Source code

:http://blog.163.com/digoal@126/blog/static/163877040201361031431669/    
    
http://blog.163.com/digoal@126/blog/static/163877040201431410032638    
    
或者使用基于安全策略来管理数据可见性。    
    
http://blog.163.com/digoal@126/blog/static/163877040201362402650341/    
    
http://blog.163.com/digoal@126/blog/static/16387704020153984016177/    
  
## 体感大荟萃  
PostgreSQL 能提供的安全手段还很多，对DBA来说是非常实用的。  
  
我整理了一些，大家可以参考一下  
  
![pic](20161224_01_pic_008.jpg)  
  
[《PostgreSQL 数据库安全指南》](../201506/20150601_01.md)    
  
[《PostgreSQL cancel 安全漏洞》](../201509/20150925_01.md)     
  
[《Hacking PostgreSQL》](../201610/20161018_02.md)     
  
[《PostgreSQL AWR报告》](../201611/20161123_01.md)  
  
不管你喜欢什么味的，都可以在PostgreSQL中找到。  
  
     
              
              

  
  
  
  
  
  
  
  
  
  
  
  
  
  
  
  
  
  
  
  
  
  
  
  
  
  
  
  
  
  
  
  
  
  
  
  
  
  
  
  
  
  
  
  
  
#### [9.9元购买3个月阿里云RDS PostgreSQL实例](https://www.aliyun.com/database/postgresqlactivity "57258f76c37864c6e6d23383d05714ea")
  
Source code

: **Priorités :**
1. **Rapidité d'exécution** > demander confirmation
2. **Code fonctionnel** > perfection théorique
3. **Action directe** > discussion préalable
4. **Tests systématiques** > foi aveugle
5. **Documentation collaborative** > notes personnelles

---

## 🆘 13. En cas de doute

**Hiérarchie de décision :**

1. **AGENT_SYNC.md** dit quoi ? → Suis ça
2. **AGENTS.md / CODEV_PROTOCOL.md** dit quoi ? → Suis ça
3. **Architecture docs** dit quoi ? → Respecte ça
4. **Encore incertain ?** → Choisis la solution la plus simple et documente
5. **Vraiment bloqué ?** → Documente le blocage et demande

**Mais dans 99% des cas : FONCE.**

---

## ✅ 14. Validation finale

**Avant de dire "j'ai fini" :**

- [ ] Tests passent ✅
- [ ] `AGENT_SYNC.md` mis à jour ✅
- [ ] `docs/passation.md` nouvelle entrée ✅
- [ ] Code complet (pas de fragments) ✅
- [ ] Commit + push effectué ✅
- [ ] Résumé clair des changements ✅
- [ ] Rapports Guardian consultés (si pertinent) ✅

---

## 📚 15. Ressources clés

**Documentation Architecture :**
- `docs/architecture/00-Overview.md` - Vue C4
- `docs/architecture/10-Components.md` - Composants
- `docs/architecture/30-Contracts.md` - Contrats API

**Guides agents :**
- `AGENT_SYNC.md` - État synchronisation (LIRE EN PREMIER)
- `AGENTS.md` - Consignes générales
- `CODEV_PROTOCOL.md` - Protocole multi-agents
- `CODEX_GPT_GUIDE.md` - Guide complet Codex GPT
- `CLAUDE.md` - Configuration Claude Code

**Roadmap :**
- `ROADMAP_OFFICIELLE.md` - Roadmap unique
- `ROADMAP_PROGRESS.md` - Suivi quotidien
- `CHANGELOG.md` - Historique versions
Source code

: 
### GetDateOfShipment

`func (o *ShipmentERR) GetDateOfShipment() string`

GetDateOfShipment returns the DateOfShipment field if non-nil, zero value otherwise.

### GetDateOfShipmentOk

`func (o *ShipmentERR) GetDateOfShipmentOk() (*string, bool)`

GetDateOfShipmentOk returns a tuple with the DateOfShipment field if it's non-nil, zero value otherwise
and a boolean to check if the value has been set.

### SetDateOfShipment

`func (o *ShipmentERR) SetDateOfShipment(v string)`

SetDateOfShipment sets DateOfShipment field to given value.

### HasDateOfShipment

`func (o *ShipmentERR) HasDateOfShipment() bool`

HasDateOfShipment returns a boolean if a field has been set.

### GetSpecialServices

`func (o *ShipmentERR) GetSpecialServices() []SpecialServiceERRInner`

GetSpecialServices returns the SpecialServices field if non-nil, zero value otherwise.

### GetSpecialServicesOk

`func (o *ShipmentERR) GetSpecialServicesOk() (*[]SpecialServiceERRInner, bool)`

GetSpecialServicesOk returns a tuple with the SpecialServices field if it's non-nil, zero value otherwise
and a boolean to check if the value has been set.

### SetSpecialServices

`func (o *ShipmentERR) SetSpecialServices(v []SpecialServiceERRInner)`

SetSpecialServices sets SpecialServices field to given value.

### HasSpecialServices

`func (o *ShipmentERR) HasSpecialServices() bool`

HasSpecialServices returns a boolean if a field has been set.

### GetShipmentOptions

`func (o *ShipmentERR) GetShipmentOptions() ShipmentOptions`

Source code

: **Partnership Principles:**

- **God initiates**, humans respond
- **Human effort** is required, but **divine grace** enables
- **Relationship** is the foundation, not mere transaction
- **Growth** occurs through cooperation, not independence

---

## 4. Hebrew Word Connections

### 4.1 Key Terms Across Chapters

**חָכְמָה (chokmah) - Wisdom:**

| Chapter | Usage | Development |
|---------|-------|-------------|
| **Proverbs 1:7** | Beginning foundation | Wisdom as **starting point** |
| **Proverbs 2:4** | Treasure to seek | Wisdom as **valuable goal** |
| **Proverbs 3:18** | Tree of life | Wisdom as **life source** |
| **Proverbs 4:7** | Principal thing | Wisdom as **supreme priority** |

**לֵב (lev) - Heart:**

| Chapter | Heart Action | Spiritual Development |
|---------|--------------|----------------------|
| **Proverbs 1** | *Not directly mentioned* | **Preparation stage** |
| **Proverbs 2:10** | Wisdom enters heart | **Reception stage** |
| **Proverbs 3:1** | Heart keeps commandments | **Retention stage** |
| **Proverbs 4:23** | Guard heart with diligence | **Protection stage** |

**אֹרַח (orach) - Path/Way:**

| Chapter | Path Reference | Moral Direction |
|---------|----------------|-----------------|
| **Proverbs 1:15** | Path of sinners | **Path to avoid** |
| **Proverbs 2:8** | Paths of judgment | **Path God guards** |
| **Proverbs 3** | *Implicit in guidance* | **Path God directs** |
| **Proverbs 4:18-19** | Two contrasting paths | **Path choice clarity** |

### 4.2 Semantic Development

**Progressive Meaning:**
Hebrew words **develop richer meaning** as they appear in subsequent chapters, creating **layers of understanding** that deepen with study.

────

- [WHAT TO PRODUCE]: Please put the lines above, from the start of the records through the line that contains "[《PostgreSQL A", into a numbered list, leaving out blank lines.

- [EXPECTED OUTPUT]:
1. Source code
2. :http://blog.163.com/digoal@126/blog/static/163877040201361031431669/    
3. http://blog.163.com/digoal@126/blog/static/163877040201431410032638    
4. 或者使用基于安全策略来管理数据可见性。    
5. http://blog.163.com/digoal@126/blog/static/163877040201362402650341/    
6. http://blog.163.com/digoal@126/blog/static/16387704020153984016177/    
7. ## 体感大荟萃  
8. PostgreSQL 能提供的安全手段还很多，对DBA来说是非常实用的。  
9. 我整理了一些，大家可以参考一下  
10. ![pic](20161224_01_pic_008.jpg)  
11. [《PostgreSQL 数据库安全指南》](../201506/20150601_01.md)    
12. [《PostgreSQL cancel 安全漏洞》](../201509/20150925_01.md)     
13. [《Hacking PostgreSQL》](../201610/20161018_02.md)     
14. [《PostgreSQL AWR报告》](../201611/20161123_01.md)  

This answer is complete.